Officer was respected leader in every field

Tom Brady

From the time he joined the Defence Forces as a cadet in 1965, Dermot Earley was being tipped as an officer who was likely to reach the top.

He was already displaying the leadership skills that were to be the hallmark of his career.

And his progress through the ranks of the military was mirrored on the GAA playing fields throughout the country.

Around the time he joined the Cadet School in the Curragh, Co Kildare, Lt Gen Earley made his debut as a senior footballer for Roscommon.

He was to remain the kingpin of the team for 20 years until he opted to retire from inter-county games in the summer of 1985, after his beloved county was beaten by Mayo in the Connacht final.

In a rare tribute to an opposing player, the Mayo men carried Dermot shoulder high from the field, and to applause from both sets of supporters on the sidelines.

Lt Gen Earley's outstanding footballing skills were matched by his honesty and integrity, attributes that earned him the respect of comrade and foe.

Successes with Roscommon resulted in two All-Star awards, a national league medal, an All-Ireland runners-up medal and five Connacht championship medals. But he went into the history books as the greatest footballer never to win an All-Ireland.

At the same time, he was establishing himself as an outstanding soldier in a wide range of roles. He was also one of a select band chosen as the first members of the elite Army Ranger Wing.

Lt Gen Earley also had extensive overseas service, and was a father figure who led by example when the going got tough.
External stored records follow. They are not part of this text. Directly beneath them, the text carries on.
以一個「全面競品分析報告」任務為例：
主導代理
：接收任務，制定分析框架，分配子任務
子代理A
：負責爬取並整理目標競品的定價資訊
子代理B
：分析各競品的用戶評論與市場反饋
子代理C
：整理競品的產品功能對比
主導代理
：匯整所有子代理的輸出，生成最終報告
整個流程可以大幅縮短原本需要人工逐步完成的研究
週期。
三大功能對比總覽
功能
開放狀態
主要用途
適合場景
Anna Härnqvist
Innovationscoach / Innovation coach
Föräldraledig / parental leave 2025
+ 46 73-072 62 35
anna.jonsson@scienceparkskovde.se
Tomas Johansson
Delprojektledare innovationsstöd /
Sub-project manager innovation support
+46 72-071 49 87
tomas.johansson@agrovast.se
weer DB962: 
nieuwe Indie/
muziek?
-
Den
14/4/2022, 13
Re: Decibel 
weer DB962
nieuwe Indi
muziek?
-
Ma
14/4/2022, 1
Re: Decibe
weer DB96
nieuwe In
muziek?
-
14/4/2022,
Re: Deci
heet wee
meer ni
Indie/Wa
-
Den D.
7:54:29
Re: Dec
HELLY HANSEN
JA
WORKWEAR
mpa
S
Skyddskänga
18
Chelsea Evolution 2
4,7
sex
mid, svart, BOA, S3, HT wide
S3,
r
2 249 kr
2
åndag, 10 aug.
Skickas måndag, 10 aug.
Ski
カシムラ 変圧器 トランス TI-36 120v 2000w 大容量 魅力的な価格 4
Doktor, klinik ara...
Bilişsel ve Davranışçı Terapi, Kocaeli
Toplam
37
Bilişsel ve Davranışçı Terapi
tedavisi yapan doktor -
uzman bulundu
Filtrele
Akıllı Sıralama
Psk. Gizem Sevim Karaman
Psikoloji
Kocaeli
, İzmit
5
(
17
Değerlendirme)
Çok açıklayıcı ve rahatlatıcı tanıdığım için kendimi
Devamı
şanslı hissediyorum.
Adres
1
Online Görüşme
A soldier who served under his command on his first overseas posting said last night: "He was a great boss, with a real ability to inspire."

Lt Gen Earley's service in a variety of appointments in the Middle East was followed by a four-year term as deputy military adviser to the UN Secretary General in New York, before he took command of the Irish battalion in Lebanon.

Appointed Chief of Staff in 2007, Lt Gen Earley was popular with all ranks -- and able to listen to all sides of an argument. Shortly after his appointment, he eased fears about sending troops to Chad -- the hardest mission ever undertaken by the Defence Forces.

Some of his six children have followed in his footsteps. Son Dermot is an Army officer and a Kildare footballer, while daughter Noelle captured an All-Star award last year on the Kildare ladies' football team.